When I mention "falling in love" with dogs, I am referring to a special, new quality of attachment and relationship that shifts one's attitudes and behaviors from what they were previously. Some people refer to their special dog as a "soul mate," others describe how the dog connected with them--or they connected with the dog--in a qualitatively different way than they had done previously. For some people, this phenomenon starts when they are children; for many, it comes later. For some like Paul, it can be a life-altering experience that brings them from a harsh world to a kinder, gentler place. For others, the change is subtler but significant in some way. In all cases, that single special dog opens our hearts and minds to unique ways of being with other dogs, and sometimes, other animals and people.
There seems to be little written about this phenomenon, although most "dog people" know exactly what I mean when I mention this. Just as with human love, the process of "falling in love" with that one special dog raises many questions. Why did that particular dog connect with us differently than the others who went before? Why did it happen at this particular point in our lives? Was it something about the dog, something about ourselves, or some of both? Why THIS dog? Why NOW?
Help with a Brief Survey
It seems that these are questions worthy of some study, so I'd like to invite you to participate in a short survey to see what answers that might provide.
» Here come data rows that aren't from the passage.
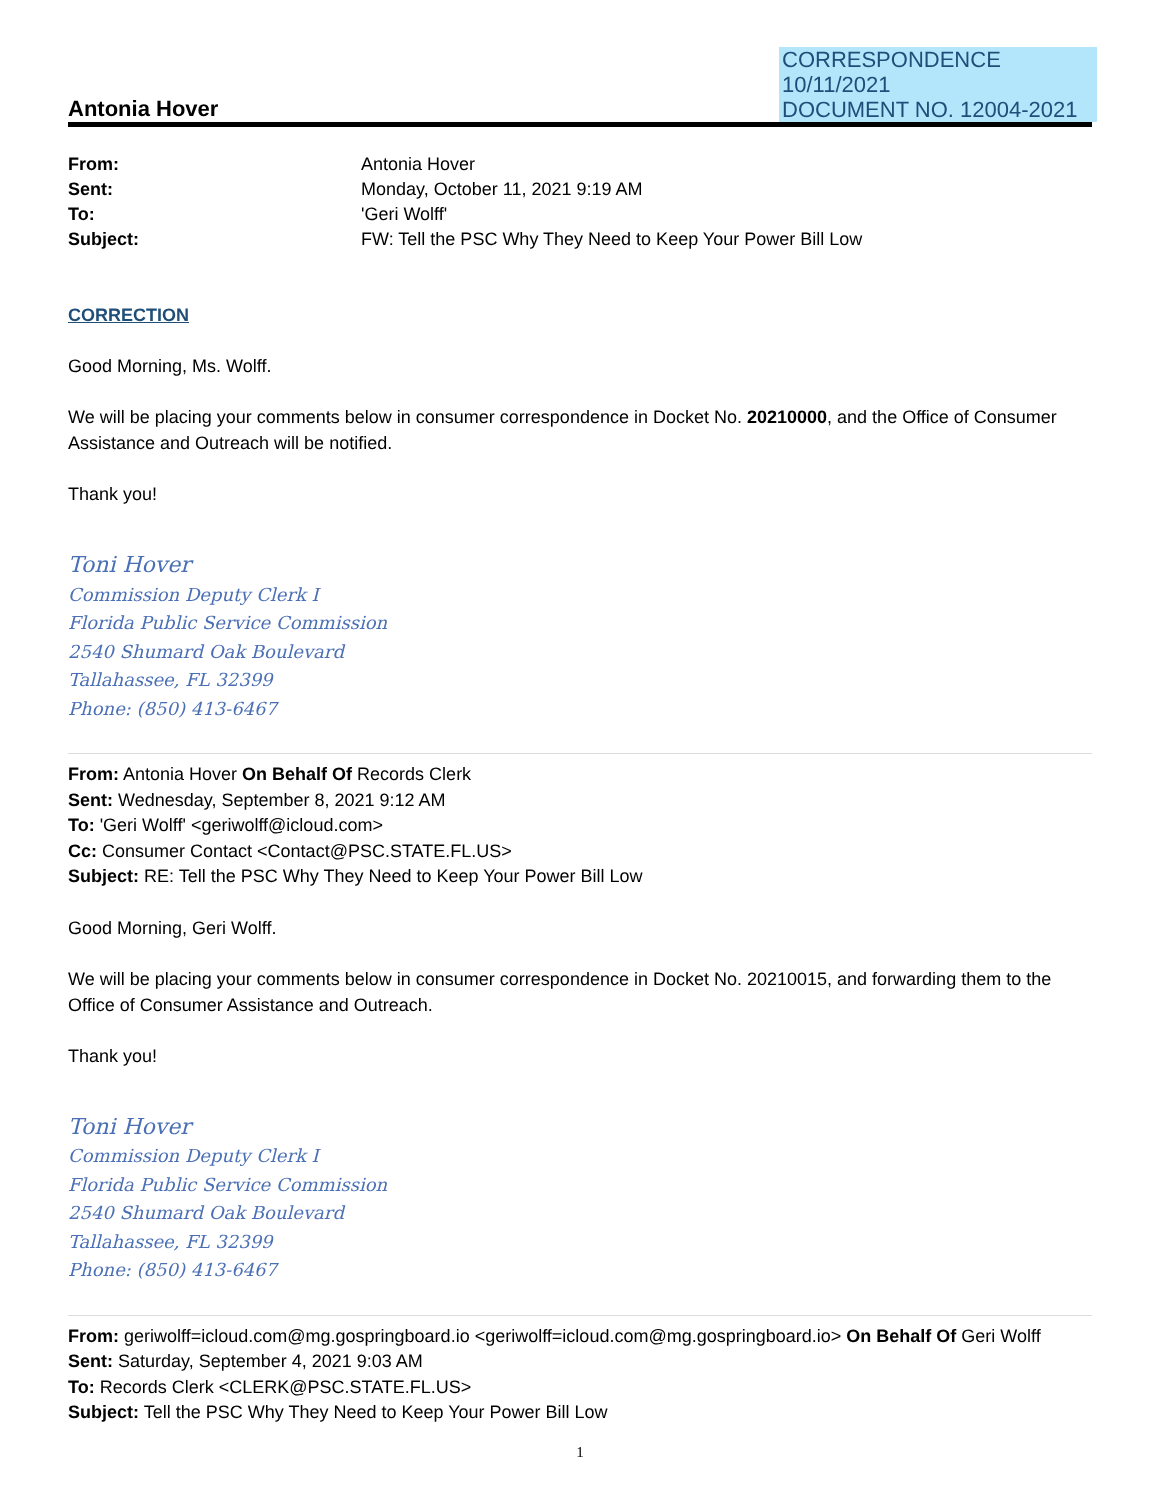CORRESPONDENCE
10/11/2021
DOCUMENT NO. 12004-2021
Antonia Hover
| From: | Antonia Hover |
| Sent: | Monday, October 11, 2021 9:19 AM |
| To: | 'Geri Wolff' |
| Subject: | FW: Tell the PSC Why They Need to Keep Your Power Bill Low |
CORRECTION
Good Morning, Ms. Wolff.
We will be placing your comments below in consumer correspondence in Docket No. 20210000, and the Office of Consumer Assistance and Outreach will be notified.
Thank you!
Toni Hover
Commission Deputy Clerk I
Florida Public Service Commission
2540 Shumard Oak Boulevard
Tallahassee, FL 32399
Phone: (850) 413-6467
From: Antonia Hover On Behalf Of Records Clerk
Sent: Wednesday, September 8, 2021 9:12 AM
To: 'Geri Wolff' <geriwolff@icloud.com>
Cc: Consumer Contact <Contact@PSC.STATE.FL.US>
Subject: RE: Tell the PSC Why They Need to Keep Your Power Bill Low
Good Morning, Geri Wolff.
We will be placing your comments below in consumer correspondence in Docket No. 20210015, and forwarding them to the Office of Consumer Assistance and Outreach.
Thank you!
Toni Hover
Commission Deputy Clerk I
Florida Public Service Commission
2540 Shumard Oak Boulevard
Tallahassee, FL 32399
Phone: (850) 413-6467
From: geriwolff=icloud.com@mg.gospringboard.io <geriwolff=icloud.com@mg.gospringboard.io> On Behalf Of Geri Wolff
Sent: Saturday, September 4, 2021 9:03 AM
To: Records Clerk <CLERK@PSC.STATE.FL.US>
Subject: Tell the PSC Why They Need to Keep Your Power Bill Low
1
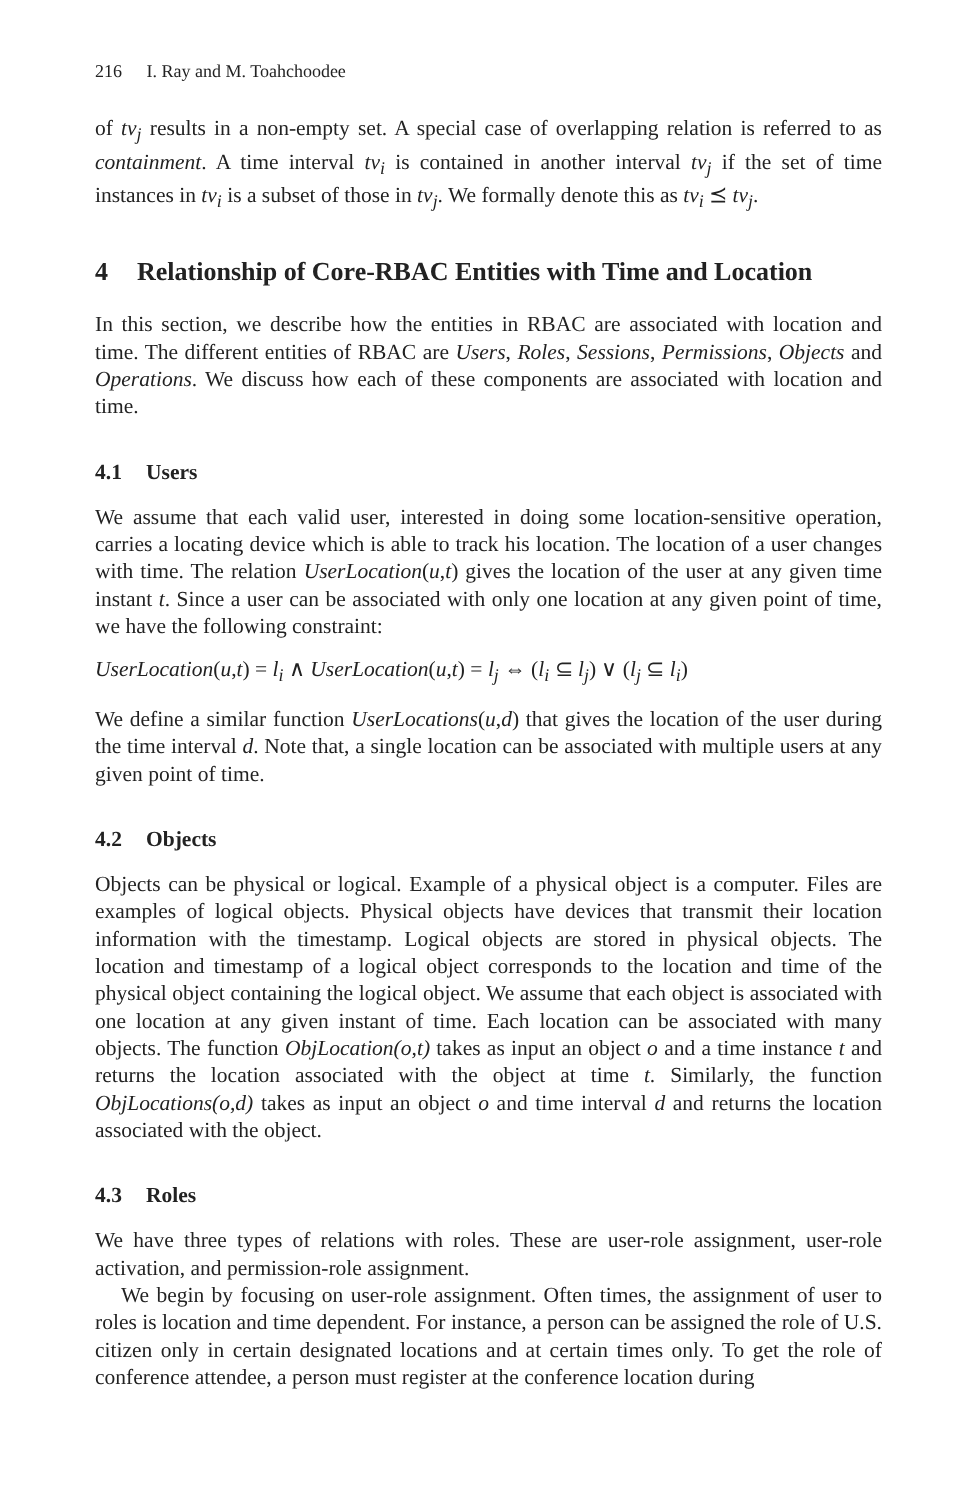216 I. Ray and M. Toahchoodee
of tv<sub>j</sub> results in a non-empty set. A special case of overlapping relation is referred to as containment. A time interval tv<sub>i</sub> is contained in another interval tv<sub>j</sub> if the set of time instances in tv<sub>i</sub> is a subset of those in tv<sub>j</sub>. We formally denote this as tv<sub>i</sub> ⪯ tv<sub>j</sub>.
4 Relationship of Core-RBAC Entities with Time and Location
In this section, we describe how the entities in RBAC are associated with location and time. The different entities of RBAC are Users, Roles, Sessions, Permissions, Objects and Operations. We discuss how each of these components are associated with location and time.
4.1 Users
We assume that each valid user, interested in doing some location-sensitive operation, carries a locating device which is able to track his location. The location of a user changes with time. The relation UserLocation(u,t) gives the location of the user at any given time instant t. Since a user can be associated with only one location at any given point of time, we have the following constraint:
UserLocation(u,t) = l<sub>i</sub> ∧ UserLocation(u,t) = l<sub>j</sub> ⇔ (l<sub>i</sub> ⊆ l<sub>j</sub>) ∨ (l<sub>j</sub> ⊆ l<sub>i</sub>)
We define a similar function UserLocations(u,d) that gives the location of the user during the time interval d. Note that, a single location can be associated with multiple users at any given point of time.
4.2 Objects
Objects can be physical or logical. Example of a physical object is a computer. Files are examples of logical objects. Physical objects have devices that transmit their location information with the timestamp. Logical objects are stored in physical objects. The location and timestamp of a logical object corresponds to the location and time of the physical object containing the logical object. We assume that each object is associated with one location at any given instant of time. Each location can be associated with many objects. The function ObjLocation(o,t) takes as input an object o and a time instance t and returns the location associated with the object at time t. Similarly, the function ObjLocations(o,d) takes as input an object o and time interval d and returns the location associated with the object.
4.3 Roles
We have three types of relations with roles. These are user-role assignment, user-role activation, and permission-role assignment.
We begin by focusing on user-role assignment. Often times, the assignment of user to roles is location and time dependent. For instance, a person can be assigned the role of U.S. citizen only in certain designated locations and at certain times only. To get the role of conference attendee, a person must register at the conference location during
The survey is open-ended and is included below. To keep answers confidential, I ask that you send your responses directly to my email address: Risevanfleet@aol.com. At no time will I reveal your identity, and when I report the results in a later issue, I will be reporting information about trends and responses from the group, not any identifying individual information. If I wish to use any of your individual responses that might reveal your identity, I will contact you directly to ask your permission to do so. You can always say "no" to that request if you so choose. Your identity will be known only to me and will never be shared or used for any other purpose than this survey.
In order to have time to review responses and compile them for a future article, I ask that you respond to this survey within two weeks of reading this. You do not need to write the question; simply put the number and your short response into an email to me.
Instructions: Please answer the five questions below with just one or two paragraphs each. Please send answers to me directly at Risevanfleet@aol.com.
A. Please provide your name, email address, full phone number, and state or country where you live (this information will remain confidential and will be used only if I have questions about your responses).
B. Please describe your special "fall in love" dog. Include what your relationship was like.
C. How long ago did you fall in love with this dog? How old were you?
D. Why do you think you had such a special relationship with this dog?
E. In what ways has the relationship with this special dog changed your life?
Thank you for participating in this study! Results will be included in a later issue of the APDT Chronicle of the Dog.